俳句の作り方 薔薇の俳句
薔薇崩る激しきことの起る前 橋本多佳子ハシモトタカコ
ばらくずる はげしきことの おこるまえ
薔薇が初夏の季語。
薔薇は中国から渡来し、そうびと呼ばれました。
菅原道真スガワラノミチザネの歌や紀貫之キノツラユキらの
「古今集」コキンシュウにも登場します。
橋本多佳子は感受性の鋭い俳人です。
形が乱れた薔薇を見て「激しきこと」を予知しました。
薔薇崩る激しきことの起る前
大きな不安を抱えていた時、散りかけの薔薇を見た作者。
「激しきこと」が起こるのではないかと危惧します。
「激しきこと」とは何だったのでしょう?
激しいをネットの辞書で引いてみました。
「勢いが大変強い・・・激しい風雨、気性のはげしい人」
「程度が普通でない」
大地震が来るのかもしれない。
肉親の乗った列車が鉄橋から落下するのかもしれない。
いずれにせよはっきりとは分かりません。
橋本多佳子は不安の輪郭を捉えていないのです。
漫然とした強大な不安に囚われているのです。
それだからこそいっそう苦しい。
薔薇崩る激しきことの起る前
さてここで、橋本多佳子の略歴を紹介します。
東京生まれ。
1899年、明治32年生まれ。

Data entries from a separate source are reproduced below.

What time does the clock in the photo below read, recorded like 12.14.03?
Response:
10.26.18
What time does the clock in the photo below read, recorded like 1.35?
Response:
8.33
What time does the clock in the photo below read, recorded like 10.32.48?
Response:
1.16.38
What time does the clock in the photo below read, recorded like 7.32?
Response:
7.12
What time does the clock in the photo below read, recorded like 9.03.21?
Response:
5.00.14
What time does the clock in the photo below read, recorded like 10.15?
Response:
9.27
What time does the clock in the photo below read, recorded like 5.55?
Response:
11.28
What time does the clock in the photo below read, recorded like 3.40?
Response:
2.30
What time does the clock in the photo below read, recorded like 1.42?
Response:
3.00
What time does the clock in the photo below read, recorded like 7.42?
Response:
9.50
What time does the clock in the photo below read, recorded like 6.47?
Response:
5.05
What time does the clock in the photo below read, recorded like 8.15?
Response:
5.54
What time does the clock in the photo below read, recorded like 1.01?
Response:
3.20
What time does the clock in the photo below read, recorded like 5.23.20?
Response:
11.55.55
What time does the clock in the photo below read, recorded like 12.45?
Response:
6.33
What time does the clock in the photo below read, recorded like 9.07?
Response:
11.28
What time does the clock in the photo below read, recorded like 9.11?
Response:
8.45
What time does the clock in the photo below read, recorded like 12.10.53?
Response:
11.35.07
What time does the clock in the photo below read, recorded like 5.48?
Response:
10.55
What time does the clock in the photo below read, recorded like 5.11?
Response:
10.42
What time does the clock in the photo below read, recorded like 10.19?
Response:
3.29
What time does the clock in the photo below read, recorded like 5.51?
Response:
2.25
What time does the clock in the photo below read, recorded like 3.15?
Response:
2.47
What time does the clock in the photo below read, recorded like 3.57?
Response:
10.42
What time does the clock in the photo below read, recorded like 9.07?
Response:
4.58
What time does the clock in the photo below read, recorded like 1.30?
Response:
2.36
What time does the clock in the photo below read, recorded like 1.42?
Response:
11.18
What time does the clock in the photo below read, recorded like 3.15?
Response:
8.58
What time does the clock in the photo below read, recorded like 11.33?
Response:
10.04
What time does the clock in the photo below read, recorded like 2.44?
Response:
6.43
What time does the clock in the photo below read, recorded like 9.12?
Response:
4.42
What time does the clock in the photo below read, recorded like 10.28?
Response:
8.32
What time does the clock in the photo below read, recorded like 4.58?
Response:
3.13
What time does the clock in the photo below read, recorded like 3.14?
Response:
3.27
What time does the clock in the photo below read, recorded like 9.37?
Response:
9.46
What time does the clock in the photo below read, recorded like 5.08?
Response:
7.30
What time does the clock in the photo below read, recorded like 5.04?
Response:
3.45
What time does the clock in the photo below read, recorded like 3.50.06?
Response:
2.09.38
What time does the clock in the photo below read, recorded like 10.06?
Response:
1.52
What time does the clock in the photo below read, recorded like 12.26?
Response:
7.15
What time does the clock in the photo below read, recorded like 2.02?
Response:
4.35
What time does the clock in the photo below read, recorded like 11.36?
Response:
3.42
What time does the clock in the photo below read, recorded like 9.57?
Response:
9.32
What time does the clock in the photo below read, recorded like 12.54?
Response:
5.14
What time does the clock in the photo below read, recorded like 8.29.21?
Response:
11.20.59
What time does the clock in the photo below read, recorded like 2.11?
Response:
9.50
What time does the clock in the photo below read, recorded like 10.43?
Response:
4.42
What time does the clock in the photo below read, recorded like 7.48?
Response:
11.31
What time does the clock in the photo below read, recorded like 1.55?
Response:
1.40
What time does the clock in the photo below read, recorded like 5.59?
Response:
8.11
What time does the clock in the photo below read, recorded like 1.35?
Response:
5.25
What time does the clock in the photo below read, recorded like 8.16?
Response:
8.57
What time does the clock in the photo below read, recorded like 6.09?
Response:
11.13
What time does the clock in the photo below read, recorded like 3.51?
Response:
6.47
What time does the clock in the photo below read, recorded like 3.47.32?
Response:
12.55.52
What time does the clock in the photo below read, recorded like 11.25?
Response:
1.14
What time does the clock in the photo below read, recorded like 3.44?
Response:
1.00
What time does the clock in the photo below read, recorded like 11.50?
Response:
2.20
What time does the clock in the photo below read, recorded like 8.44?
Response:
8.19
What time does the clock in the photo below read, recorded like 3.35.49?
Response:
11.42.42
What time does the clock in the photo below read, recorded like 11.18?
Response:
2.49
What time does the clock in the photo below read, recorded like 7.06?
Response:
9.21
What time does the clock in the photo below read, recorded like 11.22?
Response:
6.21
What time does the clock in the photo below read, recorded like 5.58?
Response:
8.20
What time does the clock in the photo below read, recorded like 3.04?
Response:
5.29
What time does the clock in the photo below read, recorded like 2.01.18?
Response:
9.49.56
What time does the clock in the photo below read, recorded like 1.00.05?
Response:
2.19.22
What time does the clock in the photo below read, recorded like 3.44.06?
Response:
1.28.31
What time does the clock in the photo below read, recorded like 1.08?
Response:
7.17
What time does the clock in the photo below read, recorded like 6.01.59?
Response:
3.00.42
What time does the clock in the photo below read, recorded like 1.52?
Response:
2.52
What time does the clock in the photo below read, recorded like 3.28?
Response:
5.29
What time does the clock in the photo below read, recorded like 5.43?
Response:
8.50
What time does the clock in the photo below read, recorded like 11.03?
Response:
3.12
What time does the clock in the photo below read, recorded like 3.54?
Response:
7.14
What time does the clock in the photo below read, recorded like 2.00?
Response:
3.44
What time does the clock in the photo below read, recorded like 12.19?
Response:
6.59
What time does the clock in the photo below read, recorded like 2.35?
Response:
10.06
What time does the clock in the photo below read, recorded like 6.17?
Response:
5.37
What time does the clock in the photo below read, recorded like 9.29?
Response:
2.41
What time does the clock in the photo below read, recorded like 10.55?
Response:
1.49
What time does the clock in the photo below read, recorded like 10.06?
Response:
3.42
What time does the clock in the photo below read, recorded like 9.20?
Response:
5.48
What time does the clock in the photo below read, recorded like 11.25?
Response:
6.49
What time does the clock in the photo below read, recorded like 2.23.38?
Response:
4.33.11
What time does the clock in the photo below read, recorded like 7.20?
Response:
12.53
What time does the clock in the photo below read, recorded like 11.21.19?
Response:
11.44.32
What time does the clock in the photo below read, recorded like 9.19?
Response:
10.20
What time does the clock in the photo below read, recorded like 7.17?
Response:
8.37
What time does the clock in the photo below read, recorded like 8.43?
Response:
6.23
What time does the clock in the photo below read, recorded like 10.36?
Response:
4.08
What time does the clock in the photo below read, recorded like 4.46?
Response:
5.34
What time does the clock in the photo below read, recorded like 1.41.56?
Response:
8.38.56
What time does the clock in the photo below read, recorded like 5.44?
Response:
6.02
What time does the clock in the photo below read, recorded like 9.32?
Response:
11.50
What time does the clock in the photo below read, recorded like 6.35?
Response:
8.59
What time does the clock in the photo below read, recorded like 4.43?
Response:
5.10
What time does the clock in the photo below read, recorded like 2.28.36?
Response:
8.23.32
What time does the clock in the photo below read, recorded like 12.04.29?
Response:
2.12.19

1963年、昭和38年没。64歳。
23歳で俳句を志しました。
山口誓子ヤマグチセイシに師事しました。
山口誓子は反抒情的な句風で知られています。
また、4Tと称せられたうちの一人です。
4Tとは、中村汀女ナカムラテイジョ・星野立子ホシノタツコ・三橋鷹女ミツハシタカジョ、
そして橋本多佳子です。
下の名前がアルファベットのTで始まるので4Tです。